* [Exercises]:
a. Reproduce everything in the Katrina Naomi interview from "Katrina Naomi, Battery" down to "write about it.", swapping "imagery" for "landscape".
b. Carry on the Katrina Naomi interview from the point where it stops.

* [Source document]:
- Opening Delimiter -

Katrina Naomi, Battery Rocks

Environment is a major focus in your writing, one which really heightens the experience we have of your poems, and the way you describe things intertwines amazingly with your distinctive voice. How do you choose and leverage your settings so well?

That’s lovely of you to say. I’m really interested in imagery. I think in another life, I’d be a visual artist, so perhaps that’s why I focus so much on the visual in my writing. I’m not particularly aware of this while I’m writing but I’m always pleased when I see an image that’s working or that’s surprising in some way. I’m not sure that I ‘choose’ my settings, I’ll be walking or swimming or engaged in something and I’ll see or experience something and know straightaway that I want to write about it.

What is the process of crafting a poetry collection like?

- Closing Delimiter -

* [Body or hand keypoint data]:
- Opening Delimiter -

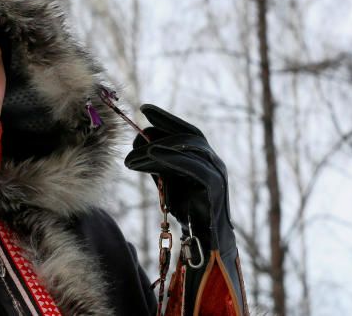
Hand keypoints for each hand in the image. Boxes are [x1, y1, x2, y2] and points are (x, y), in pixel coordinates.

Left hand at [123, 104, 231, 249]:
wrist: (207, 243)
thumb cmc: (187, 211)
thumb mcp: (168, 181)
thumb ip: (156, 162)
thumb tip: (138, 141)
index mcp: (204, 159)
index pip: (187, 131)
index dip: (167, 118)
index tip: (145, 108)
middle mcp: (213, 162)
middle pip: (189, 136)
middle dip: (164, 125)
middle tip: (138, 123)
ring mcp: (217, 174)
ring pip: (189, 148)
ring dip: (159, 146)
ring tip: (134, 152)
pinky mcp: (215, 188)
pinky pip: (193, 167)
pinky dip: (172, 157)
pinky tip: (151, 154)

- Closing Delimiter -

* [Responses for each task]:
a.
Katrina Naomi, Battery Rocks

Environment is a major focus in your writing, one which really heightens the experience we have of your poems, and the way you describe things intertwines amazingly with your distinctive voice. How do you choose and leverage your settings so well?

That’s lovely of you to say. I’m really interested in landscape. I think in another life, I’d be a visual artist, so perhaps that’s why I focus so much on the visual in my writing. I’m not particularly aware of this while I’m writing but I’m always pleased when I see an image that’s working or that’s surprising in some way. I’m not sure that I ‘choose’ my settings, I’ll be walking or swimming or engaged in something and I’ll see or experience something and know straightaway that I want to write about it.

b.
Putting it all together is like a giant jigsaw. I always want a strong opening poem and a strong closing poem, then to intersperse my strongest poems throughout the collection. I always want to vary the highs and lows in emotion throughout the length of a collection. I also want a collection to appear interesting on the page, so that it is visually exciting – and of course the cover is really important too and I love choosing the cover images. It takes me a long time to get the poems in the right order. I want each poem to speak to the poem either side of it, whether its in accordance or is argumentative with a poem, I really don’t mind but I feel strongly that each poem needs to speak in some way to its neighbour. Often I think that might only be something that I’m aware of, possibly a reader might be unaware of this but it’s important to me. I don’t think anyone just flings their poems up into the air and places them as they land. Someone’s going to write in now and say that they do, ha ha. I’m running a day’s workshop in London for the Poetry School on crafting a collection in the autumn. It’s something I could go on and on about but I’ll stop there.

What are you working on at the moment?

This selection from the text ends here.